Although the behaviour of the Reddit investors, many of whom traded on Robinhood, appeared not to be technically illegal, such coordinated buying strategies could be considered a form of market manipulation and also raise wider questions for regulators about the mental health impact on potentially inexperienced investors when things go wrong in ways they may never have anticipated.
Lack of transparency – could blockchain help?
Those experienced in the cryptocurrency markets watched the GME phenomenon with great interest, in part because it resembled some aspects of how certain cryptocurrency tokens have been manipulated in recent years. And there was even a direct connection when the cryptocurrency Dogecoin (DOGE) was itself caught up in the mania. Like GME, DOGE attracted attention thanks to the Wall Street Bets group on Reddit, helped along by a TikTok post about the “dogecoin army” from Carole Baskin of Netflix’s lockdown-hit, Tiger King, and a supportive tweet from Elon Musk. Its price rose to an all-time high and was up 822% in a single day.
Aside from price hikes, however, and perhaps more importantly, blockchain advocates took note of GameStop because they believe that the case has similar facets to what happened with Lehman Brothers during the 2008 financial crisis. That crisis, of course, was one of the stimuli for the launch of Bitcoin, which proposed itself as a direct alternative to the failings of the existing financial system.
Whatever your views on cryptocurrency itself, GameStop has shown again that the use of outdated technology to manage financial markets’ infrastructure leads at best to a lack of transparency and inefficient settlement delays of both trades and the posting of collateral. Proponents of blockchain argue that using distributed ledger technology would allow much better facilities for tracking who owns what and when, along with the stricter demands associated with faster settlement. This would potentially free up capital, open up greater access to financial markets and radically shrink settlement times.
As Chad Cascarilla, CEO of blockchain company Paxos, recently argued on the Unchained podcast, the ‘plumbing’ is really the bad guy holding back the entire financial system and the GameStop situation presents an important warning sign for financial markets that an underlying change to infrastructure is desperately needed.
The market volatility created by GameStop unsurprisingly drew the attention of US regulators who held a hearing in Congress to get to the bottom of what happened.

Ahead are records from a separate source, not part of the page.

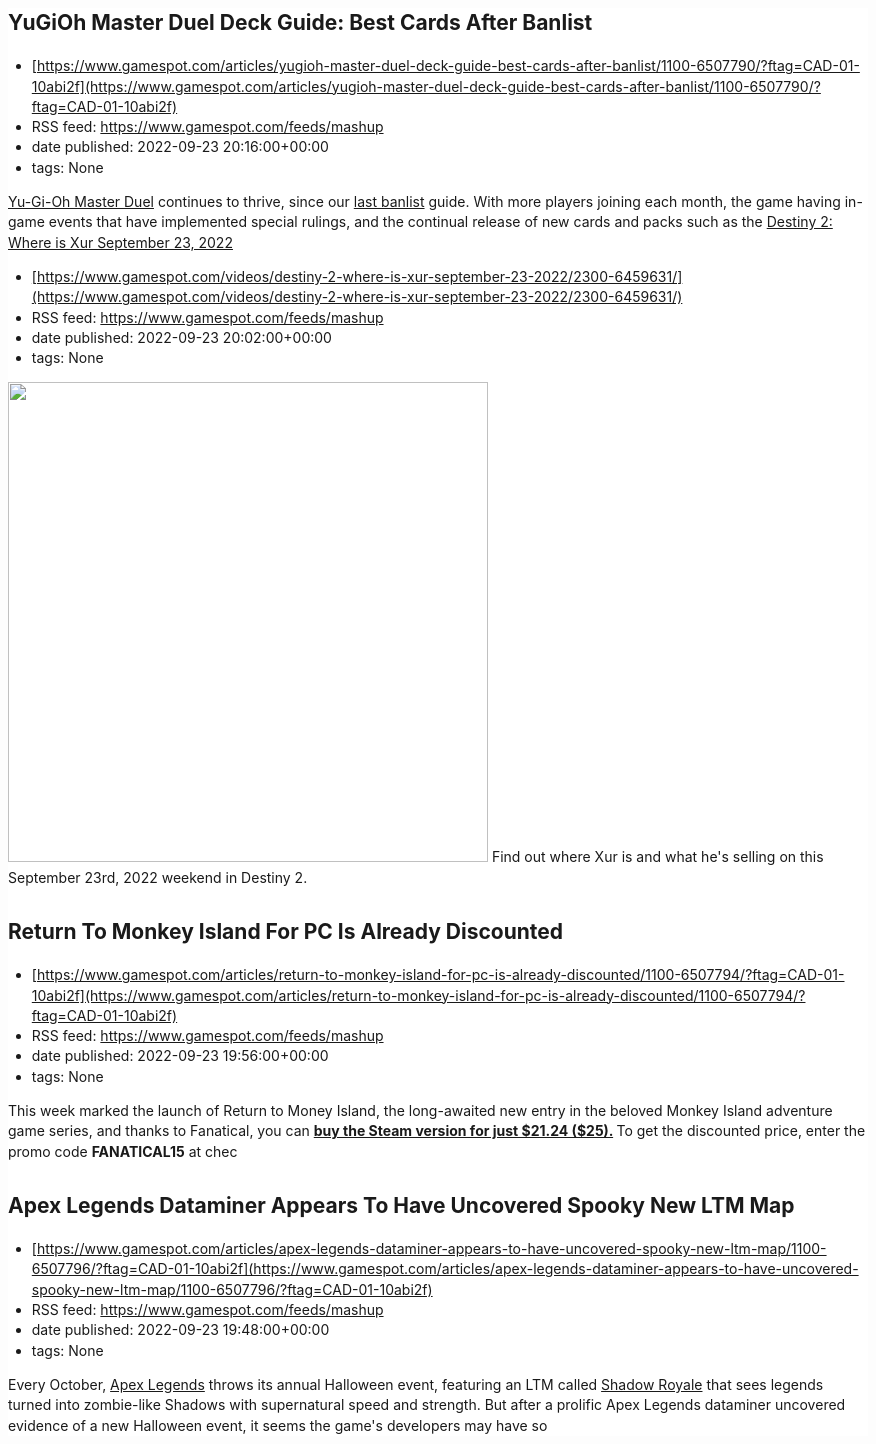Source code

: ## YuGiOh Master Duel Deck Guide: Best Cards After Banlist
 - [https://www.gamespot.com/articles/yugioh-master-duel-deck-guide-best-cards-after-banlist/1100-6507790/?ftag=CAD-01-10abi2f](https://www.gamespot.com/articles/yugioh-master-duel-deck-guide-best-cards-after-banlist/1100-6507790/?ftag=CAD-01-10abi2f)
 - RSS feed: https://www.gamespot.com/feeds/mashup
 - date published: 2022-09-23 20:16:00+00:00
 - tags: None

<p dir="ltr"><a href="https://www.gamespot.com/games/yu-gi-oh-master-duel/">Yu-Gi-Oh Master Duel</a> continues to thrive, since our <a href="https://www.gamespot.com/articles/yu-gi-oh-master-duel-deck-guide-best-cards-following-ban-list/1100-6503427/">last banlist</a> guide. With more players joining each month, the game having in-game events that have implemented special rulings, and the continual release of new cards and packs such as the <a href="https://www.gamespot.com/articles/yugioh-maste

## Destiny 2: Where is Xur September 23, 2022
 - [https://www.gamespot.com/videos/destiny-2-where-is-xur-september-23-2022/2300-6459631/](https://www.gamespot.com/videos/destiny-2-where-is-xur-september-23-2022/2300-6459631/)
 - RSS feed: https://www.gamespot.com/feeds/mashup
 - date published: 2022-09-23 20:02:00+00:00
 - tags: None

<img height="480" src="https://www.gamespot.com/a/uploads/square_medium/1352/13527689/4040380-destiny22022.09.23-10.32.07.03.00_00_14_05.still001.jpg" width="480" /> Find out where Xur is and what he's selling on this September 23rd, 2022 weekend in Destiny 2.

## Return To Monkey Island For PC Is Already Discounted
 - [https://www.gamespot.com/articles/return-to-monkey-island-for-pc-is-already-discounted/1100-6507794/?ftag=CAD-01-10abi2f](https://www.gamespot.com/articles/return-to-monkey-island-for-pc-is-already-discounted/1100-6507794/?ftag=CAD-01-10abi2f)
 - RSS feed: https://www.gamespot.com/feeds/mashup
 - date published: 2022-09-23 19:56:00+00:00
 - tags: None

<p>This week marked the launch of Return to Money Island, the long-awaited new entry in the beloved Monkey Island adventure game series, and thanks to Fanatical, you can <strong><span class="norewrite">           <a href="https://www.anrdoezrs.net/links/9020176/type/dlg/sid/[subid_value]/https://www.fanatical.com/en/game/return-to-monkey-island">buy the Steam version for just $21.24 ($25).</a> </span> </strong>To get the discounted price, enter the promo code <strong>FANATICAL15</strong> at chec

## Apex Legends Dataminer Appears To Have Uncovered Spooky New LTM Map
 - [https://www.gamespot.com/articles/apex-legends-dataminer-appears-to-have-uncovered-spooky-new-ltm-map/1100-6507796/?ftag=CAD-01-10abi2f](https://www.gamespot.com/articles/apex-legends-dataminer-appears-to-have-uncovered-spooky-new-ltm-map/1100-6507796/?ftag=CAD-01-10abi2f)
 - RSS feed: https://www.gamespot.com/feeds/mashup
 - date published: 2022-09-23 19:48:00+00:00
 - tags: None

<p>Every October, <a href="https://www.gamespot.com/games/apex-legends/">Apex Legends</a> throws its annual Halloween event, featuring an LTM called <a href="https://www.gamespot.com/articles/shadow-royale-is-back-in-apex-legends-for-the-next-week/1100-6497419/">Shadow Royale</a> that sees legends turned into zombie-like Shadows with supernatural speed and strength. But after a prolific Apex Legends dataminer uncovered evidence of a new Halloween event, it seems the game's developers may have so
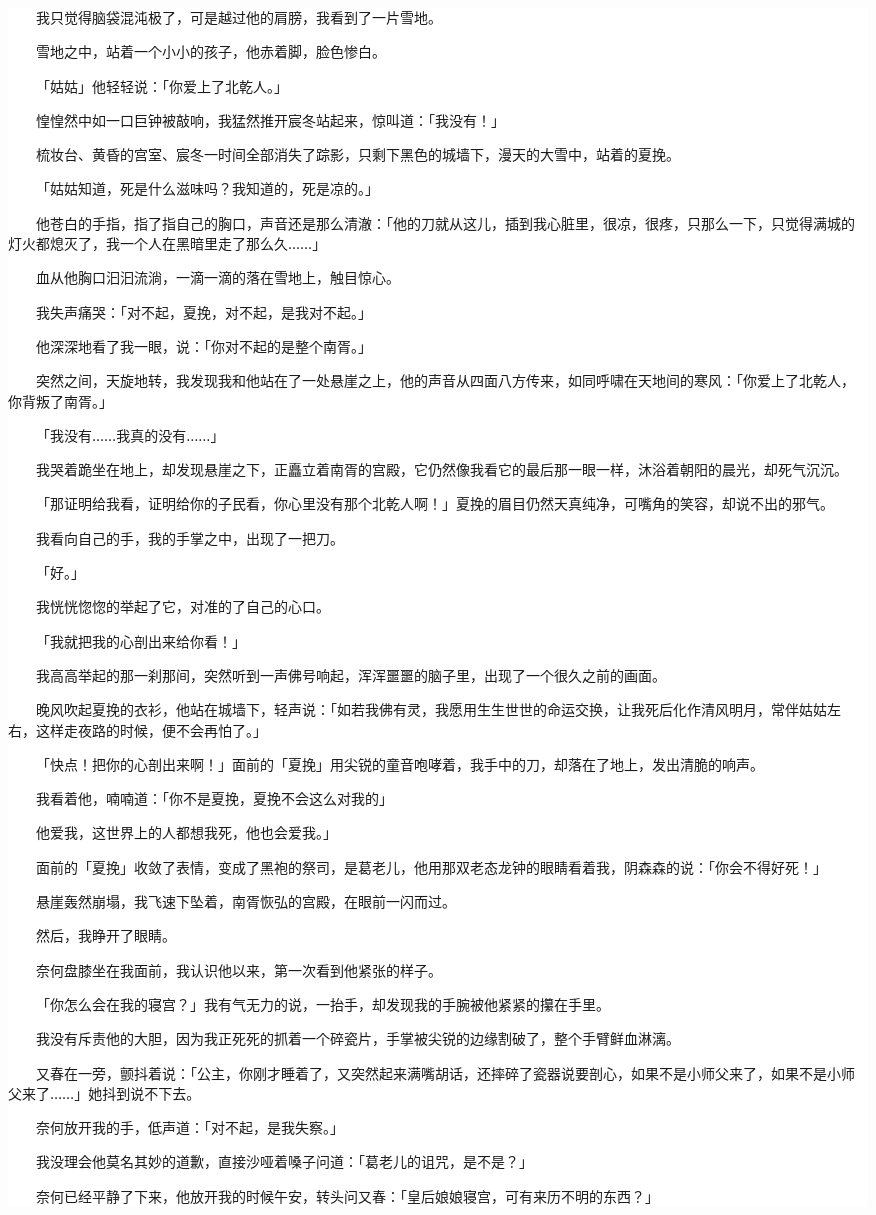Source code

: &emsp;&emsp;我只觉得脑袋混沌极了，可是越过他的肩膀，我看到了一片雪地。  
  
&emsp;&emsp;雪地之中，站着一个小小的孩子，他赤着脚，脸色惨白。  
  
&emsp;&emsp;「姑姑」他轻轻说：「你爱上了北乾人。」  
  
&emsp;&emsp;惶惶然中如一口巨钟被敲响，我猛然推开宸冬站起来，惊叫道：「我没有！」  
  
&emsp;&emsp;梳妆台、黄昏的宫室、宸冬一时间全部消失了踪影，只剩下黑色的城墙下，漫天的大雪中，站着的夏挽。  
  
&emsp;&emsp;「姑姑知道，死是什么滋味吗？我知道的，死是凉的。」  
  
&emsp;&emsp;他苍白的手指，指了指自己的胸口，声音还是那么清澈：「他的刀就从这儿，插到我心脏里，很凉，很疼，只那么一下，只觉得满城的灯火都熄灭了，我一个人在黑暗里走了那么久……」  
  
&emsp;&emsp;血从他胸口汩汩流淌，一滴一滴的落在雪地上，触目惊心。  
  
&emsp;&emsp;我失声痛哭：「对不起，夏挽，对不起，是我对不起。」  
  
&emsp;&emsp;他深深地看了我一眼，说：「你对不起的是整个南胥。」  
  
&emsp;&emsp;突然之间，天旋地转，我发现我和他站在了一处悬崖之上，他的声音从四面八方传来，如同呼啸在天地间的寒风：「你爱上了北乾人，你背叛了南胥。」  
  
&emsp;&emsp;「我没有……我真的没有……」  
  
&emsp;&emsp;我哭着跪坐在地上，却发现悬崖之下，正矗立着南胥的宫殿，它仍然像我看它的最后那一眼一样，沐浴着朝阳的晨光，却死气沉沉。  
  
&emsp;&emsp;「那证明给我看，证明给你的子民看，你心里没有那个北乾人啊！」夏挽的眉目仍然天真纯净，可嘴角的笑容，却说不出的邪气。  
  
&emsp;&emsp;我看向自己的手，我的手掌之中，出现了一把刀。  
  
&emsp;&emsp;「好。」  
  
&emsp;&emsp;我恍恍惚惚的举起了它，对准的了自己的心口。  
  
&emsp;&emsp;「我就把我的心剖出来给你看！」  
  
&emsp;&emsp;我高高举起的那一刹那间，突然听到一声佛号响起，浑浑噩噩的脑子里，出现了一个很久之前的画面。  
  
&emsp;&emsp;晚风吹起夏挽的衣衫，他站在城墙下，轻声说：「如若我佛有灵，我愿用生生世世的命运交换，让我死后化作清风明月，常伴姑姑左右，这样走夜路的时候，便不会再怕了。」  
  
&emsp;&emsp;「快点！把你的心剖出来啊！」面前的「夏挽」用尖锐的童音咆哮着，我手中的刀，却落在了地上，发出清脆的响声。  
  
&emsp;&emsp;我看着他，喃喃道：「你不是夏挽，夏挽不会这么对我的」  
  
&emsp;&emsp;他爱我，这世界上的人都想我死，他也会爱我。」  
  
&emsp;&emsp;面前的「夏挽」收敛了表情，变成了黑袍的祭司，是葛老儿，他用那双老态龙钟的眼睛看着我，阴森森的说：「你会不得好死！」  
  
&emsp;&emsp;悬崖轰然崩塌，我飞速下坠着，南胥恢弘的宫殿，在眼前一闪而过。  
  
&emsp;&emsp;然后，我睁开了眼睛。  
  
&emsp;&emsp;奈何盘膝坐在我面前，我认识他以来，第一次看到他紧张的样子。  
  
&emsp;&emsp;「你怎么会在我的寝宫？」我有气无力的说，一抬手，却发现我的手腕被他紧紧的攥在手里。  
  
&emsp;&emsp;我没有斥责他的大胆，因为我正死死的抓着一个碎瓷片，手掌被尖锐的边缘割破了，整个手臂鲜血淋漓。  
  
&emsp;&emsp;又春在一旁，颤抖着说：「公主，你刚才睡着了，又突然起来满嘴胡话，还摔碎了瓷器说要剖心，如果不是小师父来了，如果不是小师父来了……」她抖到说不下去。  
  
&emsp;&emsp;奈何放开我的手，低声道：「对不起，是我失察。」  
  
&emsp;&emsp;我没理会他莫名其妙的道歉，直接沙哑着嗓子问道：「葛老儿的诅咒，是不是？」  
  
&emsp;&emsp;奈何已经平静了下来，他放开我的时候午安，转头问又春：「皇后娘娘寝宫，可有来历不明的东西？」  
  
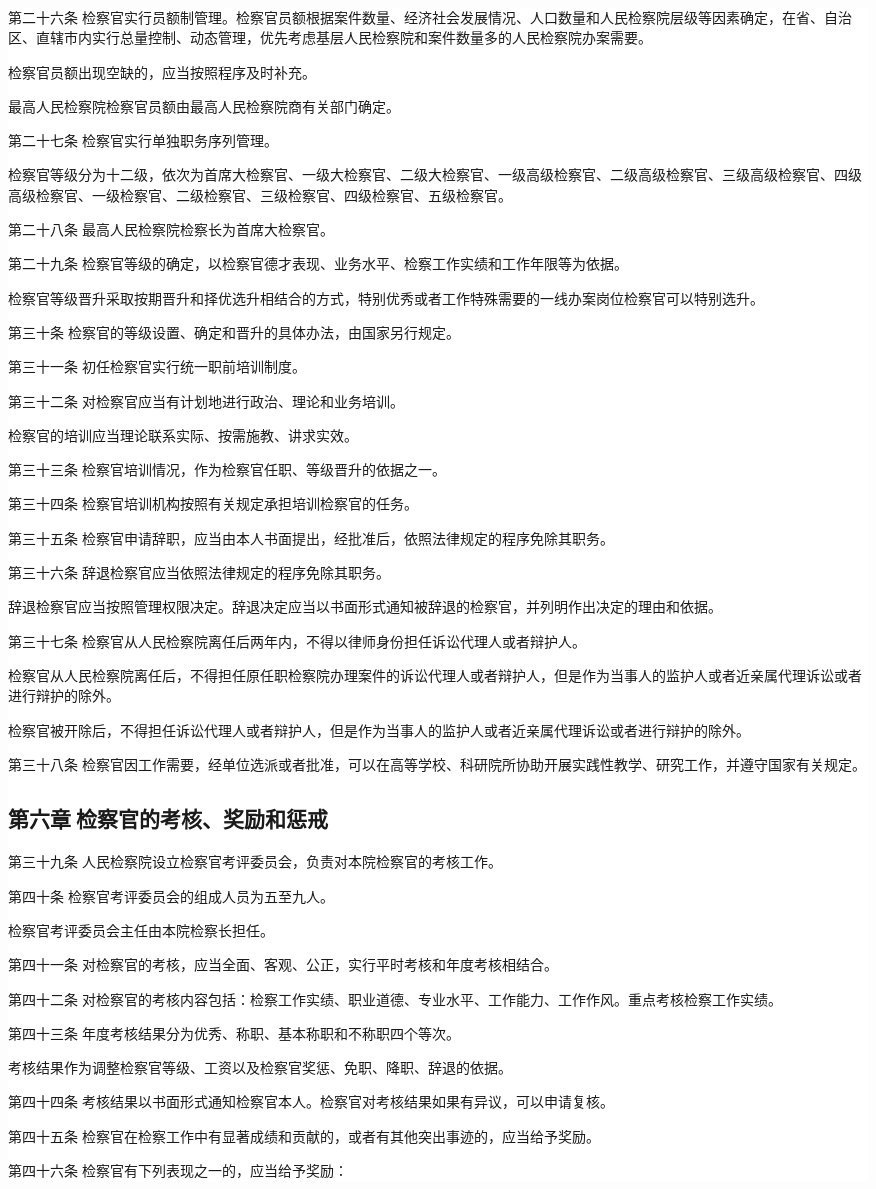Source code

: 第二十六条 检察官实行员额制管理。检察官员额根据案件数量、经济社会发展情况、人口数量和人民检察院层级等因素确定，在省、自治区、直辖市内实行总量控制、动态管理，优先考虑基层人民检察院和案件数量多的人民检察院办案需要。

检察官员额出现空缺的，应当按照程序及时补充。

最高人民检察院检察官员额由最高人民检察院商有关部门确定。

第二十七条 检察官实行单独职务序列管理。

检察官等级分为十二级，依次为首席大检察官、一级大检察官、二级大检察官、一级高级检察官、二级高级检察官、三级高级检察官、四级高级检察官、一级检察官、二级检察官、三级检察官、四级检察官、五级检察官。

第二十八条 最高人民检察院检察长为首席大检察官。

第二十九条 检察官等级的确定，以检察官德才表现、业务水平、检察工作实绩和工作年限等为依据。

检察官等级晋升采取按期晋升和择优选升相结合的方式，特别优秀或者工作特殊需要的一线办案岗位检察官可以特别选升。

第三十条 检察官的等级设置、确定和晋升的具体办法，由国家另行规定。

第三十一条 初任检察官实行统一职前培训制度。

第三十二条 对检察官应当有计划地进行政治、理论和业务培训。

检察官的培训应当理论联系实际、按需施教、讲求实效。

第三十三条 检察官培训情况，作为检察官任职、等级晋升的依据之一。

第三十四条 检察官培训机构按照有关规定承担培训检察官的任务。

第三十五条 检察官申请辞职，应当由本人书面提出，经批准后，依照法律规定的程序免除其职务。

第三十六条 辞退检察官应当依照法律规定的程序免除其职务。

辞退检察官应当按照管理权限决定。辞退决定应当以书面形式通知被辞退的检察官，并列明作出决定的理由和依据。

第三十七条 检察官从人民检察院离任后两年内，不得以律师身份担任诉讼代理人或者辩护人。

检察官从人民检察院离任后，不得担任原任职检察院办理案件的诉讼代理人或者辩护人，但是作为当事人的监护人或者近亲属代理诉讼或者进行辩护的除外。

检察官被开除后，不得担任诉讼代理人或者辩护人，但是作为当事人的监护人或者近亲属代理诉讼或者进行辩护的除外。

第三十八条 检察官因工作需要，经单位选派或者批准，可以在高等学校、科研院所协助开展实践性教学、研究工作，并遵守国家有关规定。

## 第六章 检察官的考核、奖励和惩戒

第三十九条 人民检察院设立检察官考评委员会，负责对本院检察官的考核工作。

第四十条 检察官考评委员会的组成人员为五至九人。

检察官考评委员会主任由本院检察长担任。

第四十一条 对检察官的考核，应当全面、客观、公正，实行平时考核和年度考核相结合。

第四十二条 对检察官的考核内容包括：检察工作实绩、职业道德、专业水平、工作能力、工作作风。重点考核检察工作实绩。

第四十三条 年度考核结果分为优秀、称职、基本称职和不称职四个等次。

考核结果作为调整检察官等级、工资以及检察官奖惩、免职、降职、辞退的依据。

第四十四条 考核结果以书面形式通知检察官本人。检察官对考核结果如果有异议，可以申请复核。

第四十五条 检察官在检察工作中有显著成绩和贡献的，或者有其他突出事迹的，应当给予奖励。

第四十六条 检察官有下列表现之一的，应当给予奖励：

Meanwhile the Securities and Exchange Commission also announced it would “assess the situation and review the activities of regulated entities, financial intermediaries, and other market participants”.
During his Congressional testimony, Robinhood’s CEO Vlad Tenev admitted that the business halted trading on its platform because it did not have the funds to back the huge influx of activity created by the Reddit frenzy.
Regulators now have important questions to consider about short selling, the role of hedge funds, and what constitutes collusive behaviour by retail investors and their exposure to trading risks via platforms like Robinhood, as well as the serious ongoing financial and risk management consequences for US financial markets.
Despite further Congressional hearings being planned, GameStop shares surged again on 25 February as the trading mania returned. The GameStop saga is not over yet – and its memes and their ramifications look set to continue affecting financial markets for some time to come.